HBO’s “Hard Knocks” is truly a one-of-a-kind television experience, granting us access into the most grueling part of the NFL season. We love it for the characters, for the storylines, the underdogs, and of course, the football.
But I think what I appreciate most about “Hard Knocks” is its incredible consistency, and all of the tropes that consistency breeds.
What’s a trope, you ask? It’s essentially a recurring event or situation in movies or TV. Take for example, the sitcom trope where a guy has two dates to the same dance or the horror movie trope where the call is coming from inside the house.
Since “Hard Knocks” excels in tropes, I thought I’d count down the top five in preparation for the premiere of the new season with the Cleveland Browns tonight.
5. Sprinkler Shots
Nothing gets me torqued for some football quite like a good sprinkler shot. It’s often one of the first shots of the season, soon to be followed by a shot of the groundskeepers painting the hash marks and numbers on the field.
4. The Word “Fuck”
We’re so used to hearing coaches and players being interviewed on ESPN and NFL Network that we forget they swear every 15 seconds when they’re not under threat of fine. Coaches love to drop several thousand fuck bombs and various other profanities over the course of a season, and few were better at it than Bill O’Brien and Rex Ryan.
“Let’s go eat a goddamn snack” may be one of the greatest quotes in HBO history alongside “Omar’s comin” and “time is a flat circle.”
It’s really hot, dudes are getting pissed off, and they’ve been hitting each other for weeks. Some fighting is bound to happen, and the cameras are always on top of the action.

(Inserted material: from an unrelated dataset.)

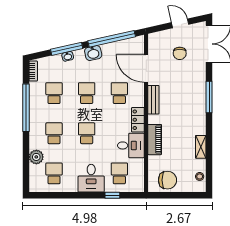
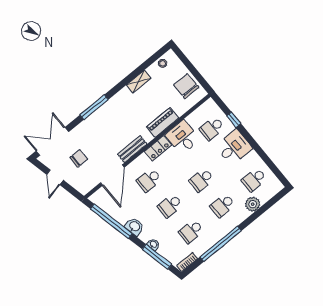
window: (67, 49) -> (157, 257), moved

If only the Rams or Ravens were on the show this year so we could get a look at Tailb v. Crabtree Part III.
2. Excruciating Cuts
When you hear the words “bring your playbook,” you know some guy is about to have his dreams crushed. It’s better than hearing Chris Hanson tell you to “take a seat right over here,” but still pretty rough. And there’s really nothing worse to see. It’s like pulling teeth, except at the end some poor guy has to move back in with his parents.
One of the worst ones to watch was Chad Johnson in 2012 with the Miami Dolphins:
Wait a second… that couch looks kinda familiar…

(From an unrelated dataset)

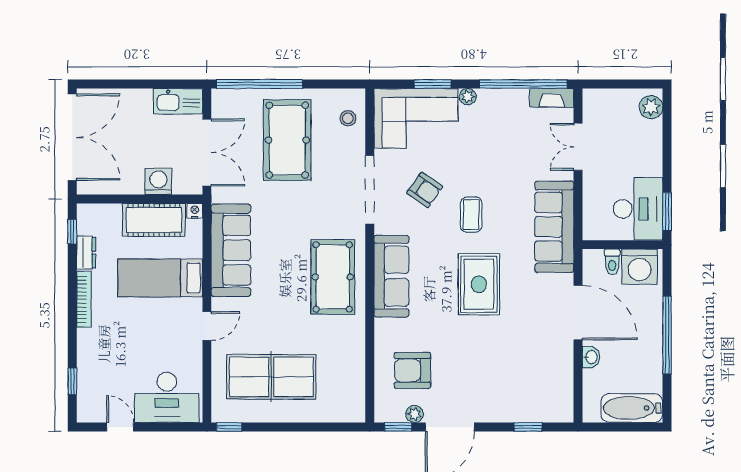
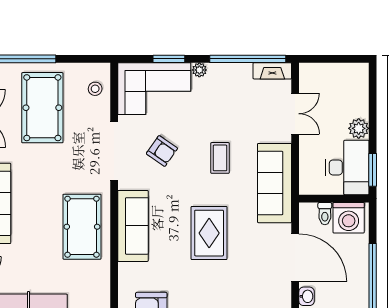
plant: (651, 107) -> (359, 128), moved
double door: (578, 147) -> (295, 114), swing flipped
coffee table: (471, 215) -> (220, 158), moved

(If you have to ask, you’ll never know.)
1. The Supportive Wife/Girlfriend
What more can you say? Behind every successful man is a woman. The only difference with football players is the woman tends to be really, really attractive. Kimberly Keenum was an all-timer, working to help Case memorize the playbook during the Los Angeles Rams season. A keeper if there ever was one.
Kids, on the other hand, are not quite as supportive.
Occasionally, they can go a little too far (not not talking about Brent Grimes’ wife Miko) but it’s better than the alternative. I’m also going to pretend that the players who get cut don’t also get dumped.